For figure skater Rachael Flatt, multitasking's a way of life

OLYMPIC SPORTS

The 16-year-old star-in-the-making is juggling training, competition and high school, and excelling in every area.

Reported from Colorado Springs, Colo. — Rachael Flatt is a young woman in a hurry.

Flatt finishes her second on-ice training session of the day at the Ice Hall of the Colorado Springs World Arena -- half her usual number of sessions because she had to take a standardized statewide achievement test at school.

In less than five minutes, she takes off her skates, pulls on a sweater and drags a suitcase, briefcase, oversize quilted bag and a purse outside the building, where she waits for her mother to drive her to a two-hour physical training session at the Olympic Training Center.

Flatt often uses that 15-minute drive and even shorter trips to do homework or stretch in the back seat of the family car. There is not a minute to waste for a 16-year-old as determined to excel in school and skating as she is.

"Rachael loves a challenge," said her mother, Jody.

She has met it impressively in both areas.

In her junior year at Cheyenne Mountain High School, where she is a straight-A student, Flatt is taking AP-level courses in English, chemistry and biology and has her heart set on going to Stanford someday.

Flatt begins her first full year as a senior-level skater Saturday at Skate America in Everett, Wash., opening event in the annual Grand Prix series. It will be her international senior debut after a 2008 season in which she was not only junior world champion but the surprise runner-up in the senior event at the U.S. Championships.

No wonder Flatt has found it necessary to shelve her piano studies, even if she says time management is among her strengths.
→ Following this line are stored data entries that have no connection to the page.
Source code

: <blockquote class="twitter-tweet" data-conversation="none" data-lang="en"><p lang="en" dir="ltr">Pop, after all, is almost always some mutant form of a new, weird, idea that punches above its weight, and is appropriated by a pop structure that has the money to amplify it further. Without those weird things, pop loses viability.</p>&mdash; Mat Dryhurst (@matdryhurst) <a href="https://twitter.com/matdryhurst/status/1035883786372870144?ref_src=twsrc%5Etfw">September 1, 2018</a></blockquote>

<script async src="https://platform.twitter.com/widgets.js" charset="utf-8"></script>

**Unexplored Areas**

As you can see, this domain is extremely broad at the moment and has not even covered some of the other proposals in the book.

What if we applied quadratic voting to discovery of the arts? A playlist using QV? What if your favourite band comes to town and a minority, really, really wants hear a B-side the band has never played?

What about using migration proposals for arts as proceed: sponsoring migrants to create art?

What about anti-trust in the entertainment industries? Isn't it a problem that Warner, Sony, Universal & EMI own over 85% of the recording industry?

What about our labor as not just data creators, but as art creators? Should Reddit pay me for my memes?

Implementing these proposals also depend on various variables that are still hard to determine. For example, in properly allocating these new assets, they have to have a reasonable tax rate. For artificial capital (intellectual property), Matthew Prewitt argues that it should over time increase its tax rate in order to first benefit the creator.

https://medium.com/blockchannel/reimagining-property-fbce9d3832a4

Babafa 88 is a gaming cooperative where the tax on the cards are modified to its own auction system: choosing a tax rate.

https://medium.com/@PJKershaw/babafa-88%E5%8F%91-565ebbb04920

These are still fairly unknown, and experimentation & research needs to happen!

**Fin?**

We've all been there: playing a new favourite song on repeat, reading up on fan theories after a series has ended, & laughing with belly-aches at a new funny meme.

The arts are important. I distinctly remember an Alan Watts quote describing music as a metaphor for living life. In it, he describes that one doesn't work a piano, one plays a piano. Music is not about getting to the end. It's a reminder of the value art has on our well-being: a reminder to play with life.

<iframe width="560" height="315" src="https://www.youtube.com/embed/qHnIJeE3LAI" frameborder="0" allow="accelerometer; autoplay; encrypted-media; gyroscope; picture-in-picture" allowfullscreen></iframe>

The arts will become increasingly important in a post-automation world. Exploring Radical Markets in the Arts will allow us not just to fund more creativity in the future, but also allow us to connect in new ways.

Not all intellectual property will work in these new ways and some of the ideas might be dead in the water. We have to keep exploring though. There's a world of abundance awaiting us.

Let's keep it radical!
"I played piano a lot this summer, but I don't have too much time anymore," she said, with a wry laugh.

Her day begins at 5 a.m., followed at 6:30 by the first of four 45-minute skating sessions. Flatt then goes to school for five hours, returning to the rink for ballet or stretch class at 12:50 and the next three on-ice sessions with coach Tom Zakrajsek at 1:15, 3:05 and 4. Two days a week, she goes on to the Olympic Training Center.

Somehow, she manages to get her homework done and be in bed by 9:30 p.m.

"I'm really good at AP chemistry and biology," she said. "It's in the genes."

Her father, Jim, is a biochemical engineer working on bio fuels and her mother is a molecular biologist.

Flatt, an only child, lived in Del Mar until she was eight, when the family moved to Colorado for her father's job with a biotech company. He now commutes weekly from Colorado Springs to his current job on the East Coast.